Synopses & Reviews
Miss Hazel and the Rosa Parks League is a brilliant reimagining and republication of Jonathan Odell's debut novel, The View from Delphi. Set in pre-Civil Rights Mississippi, and inspired by his Mississippi childhood, Odell tells the story of two young mothers, Hazel and Vida - one wealthy and white and the other poor and black - who have only two things in common: the devastating loss of their children, and a deep and abiding loathing for one another. Embittered and distrusting, Vida is harassed by Delphi's racist sheriff and haunted by the son she lost to the world. Hazel, too, has lost a son and can't keep a grip on her fractured life. After drunkenly crashing her car into a manger scene while gunning for the baby Jesus, Hazel is sedated and bed-ridden. Hazel's husband hires Vida to keep tabs on his unpredictable wife and to care for his sole surviving son. Forced to spend time together with no one else to rely on, the two women find they have more in common than they thought, and together they turn the town on its head.

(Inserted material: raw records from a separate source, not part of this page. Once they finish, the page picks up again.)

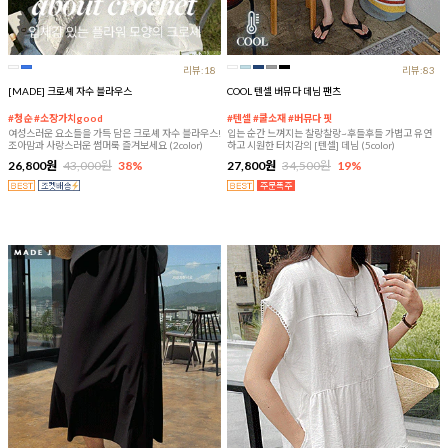
리뷰:18
리뷰:83
[MADE] 크로셰 자수 블라우스
COOL 텐셀 버뮤다 데님 팬츠
#청순 #소장가치good
#텐셀 #쿨소재 #버뮤다 핏
여성스러운 요소들을 가득 담은 크로셰 자수 블라우스!
입는 순간 느껴지는 찰랑찰랑~후들후들 가볍고 유연
조아맘과 사랑스러운 썸머룩 즐겨보세요 (2color)
하고 시원한 터치감의 [텐셀] 데님 (5color)
26,800원
43,000원
38%
27,800원
34,500원
19%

It is the story of a town, a people, and a culture on the verge of a great change that begins with small things, like unexpected friendship.
Review
"A terrific novel that will take its place in the distinguished pantheon of Southern fiction" --PAT CONROY, author of The Prince of Tides and South of Broad
Review
“A terrific novel that will take its place in the distinguished pantheon of Southern fiction.” —PAT CONROY, author of The Prince of Tides and South of Broad
“Here it comes---barreling down the track like a runaway train, a no-holds-barred Southern novel as tragic and complicated as the Jim Crow era it depicts. Author Odell is taking it all on: issues of class as well as race--- hope, love and idealism along with evil, greed, downright meanness and cruelty. You will fall in love with both main characters: Vida, the young unwed black mother living with her revered minister father, Levi, and her mixed-race child ; and innocent Hazel, unable to escape her white trash upbringing, who finds more community with Vida and the other maids than with the upper class white women in the Delta town of Delphi, Mississippi. Odell escapes stereotype by diving deep into all his characters--way down below the apparent surface of, say, corrupt white sheriff Billy Dean Brister; or the all-powerful old white Senator in his mansion The Columns just outside town; or the town whore, Sweet Pea; or the ambitious up-and-coming car salesman, Floyd Graham, determined to rise above his raising and drag his wife Hazel along, too. These characters are as deeply complex as the times, the plot as winding as those roads that Miss Hazel keep driving and driving in her big car. MISS HAZEL AND THE ROSA PARKS LEAGUE is a big brilliant novel whose time has come.” —Lee Smith, New York Times bestselling author of The Last Girls and Guest on Earth
“In Miss Hazel and the Rosa Parks League, Jonathan Odell uses an unlikely friendship between two women--one white and one black--to explore the roots of the civil rights movement in the South. With its deftly drawn characters, delicious dialog, and deeply satisfying and hopeful ending, this fine novel deserves to win the hearts of readers everywhere. Book clubs, this one is definitely for you!”—Meg Waite Clayton, New York Times bestselling author of The Wednesday Sisters
“This novel, told through the eyes of two different but utterly memorable women-one white and one black-vividly brings to life a fabulous cast of characters as well as a troubling time in our not-so-distant past. Odell is an astonishingly good storyteller. You won't want to miss this one.” —CASSANDRA KING, author of The Sunday Wife and Moonrise
About the Author
Jonathan Odell is the author of two novels, The Healing published by Nan A. Talese/Doubleday in 2012 and The View from Delphi published by MacAdams/Cage in 2004, which has been adapted and republished as Miss Hazel and the Rosa Parks League. Odell was born and raised in Mississippi, growing up in the institutional segregation of a small town. In college he became an activist and sold The Ebony Pictorial History of Black America door to door in black neighborhoods across the South while the Klan tried to discourage him. He now resides in Minnesota.